1. Technical Field
This invention relates to tubular linear motors, and more specifically to winding arrangements for tubular linear motor primaries.
2. Background Art
Tubular linear motors, or TLIM's, having a primary and a secondary, provide a means for linear propulsion. The secondary typically consists of a cylindrical body of ferromagnetic material having a surface covered by a layer of highly conductive material. The layer faces the primary, and is separated from the primary by an air gap.
The primary consists of a plurality of coils and thin ferromagnetic laminations. The laminations have a width and a length defined by a first and a second end. A series of notches are formed in the width of each lamination. When the laminations are aligned side by side, the notches collectively form channels which extend in a direction perpendicular to the length of the laminations. Each coil comprises a plurality of wires wrapped cylindrically into a disc shaped body having an inner and outer diameter. Each revolution of wire within the coil is referred to as a "winding". The windings of each coil begin with a first lead and end with a second lead, both of which extend outside of the coil for connection to other coils and or to the power source. The coils are received within the channels.
The laminations may be arranged in a number of different configurations. One configuration uses four separate groups of laminations symmetrically arranged around the coils and cylindrical secondary. The coils are received within the aligned channels of the lamination groups. A pair of annular flanges, one on each end of the laminations, hold the lamination groups and the coils together. The secondary is free to move axially within the center of the coils.
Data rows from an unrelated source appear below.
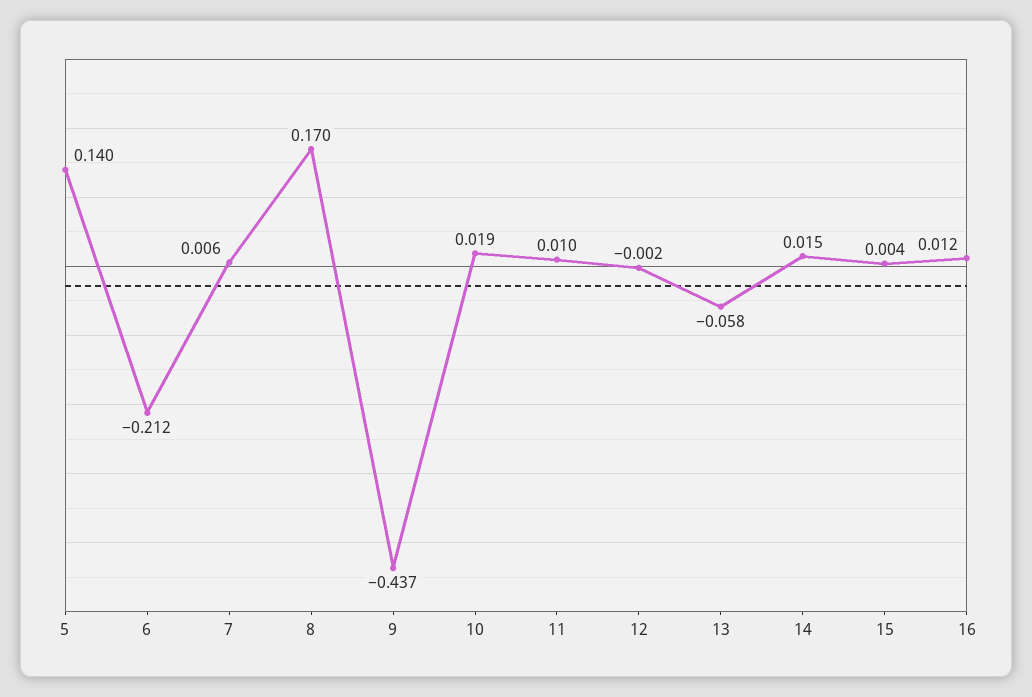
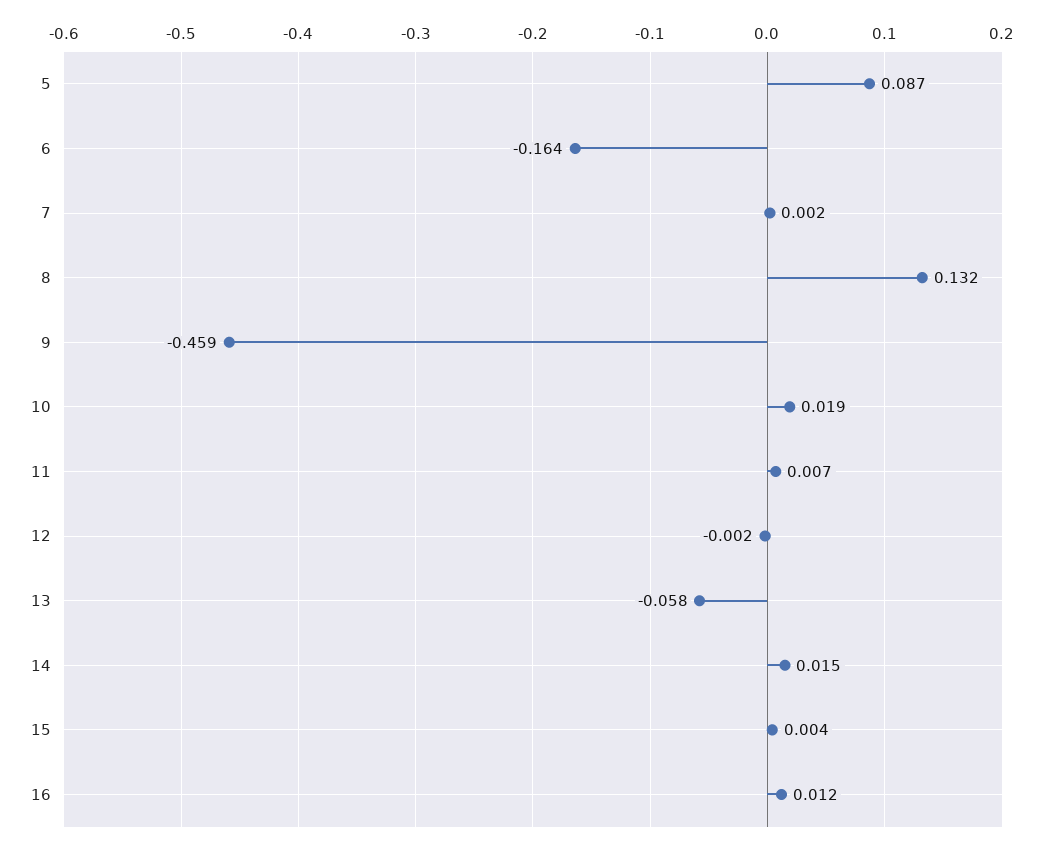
  {
-   "5": 0.14,
+   "5": 0.087,
-   "6": -0.212,
+   "6": -0.164,
-   "7": 0.006,
+   "7": 0.002,
-   "8": 0.17,
+   "8": 0.132,
-   "9": -0.437,
+   "9": -0.459,
    "10": 0.019,
-   "11": 0.01,
+   "11": 0.007,
    "12": -0.002,
    "13": -0.058,
    "14": 0.015,
    "15": 0.004,
    "16": 0.012
  }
The number of coils in the primary is directly related to the number of poles in the motor and the number of phases present in the current passed through the coils. For example, if the current used is three phase alternating current (AC current) and the motor is a two pole motor, the motor will have six coils. By convention, when using three phase AC current, the three phases of the current are designated "U" "V" and "W". In the aforementioned example, therefore, the coil arrangement can be described as UVWUVW (The bars over the latter three coils by convention designate current traveling in a direction opposite that in the first three coils). In a four pole motor, for example, the coil arrangement would be UVWUVWUVWUVW, and so forth. A person of skill in the art will recognize that each phase of each pole may comprise more than one pole; i.e. UUVVWWUUVVWW describes a two pole, three phase AC current motor having two coils per phase, per pole.
It is known in the art that coil leads may be connected using connection plates that are bent in a complicated manner. There are several disadvantages to connecting coil leads in this conventional manner. One disadvantage is that the connection plate bending work must be done manually and even in the simplest of TLIM's, this task is time consuming and complicated. In TLIM's having a plurality of coils in each phase of each pole, the complexity of the task greatly increases and therefore becomes quite arduous.
Another disadvantage of the conventional method of connecting the coil leads is that both ends of the connection plates need to be soldered to the lead sections. The soldered connections require that solder be applied to the lead sections and to the connection plates beforehand. A large amount of time is, therefore, consumed preapplying solder and subsequently soldering the plates and the leads together. In addition, as the coil temperature increases when the linear motor is operated for a long time and the solder nears the melting point temperature, the strength at the connection may decrease.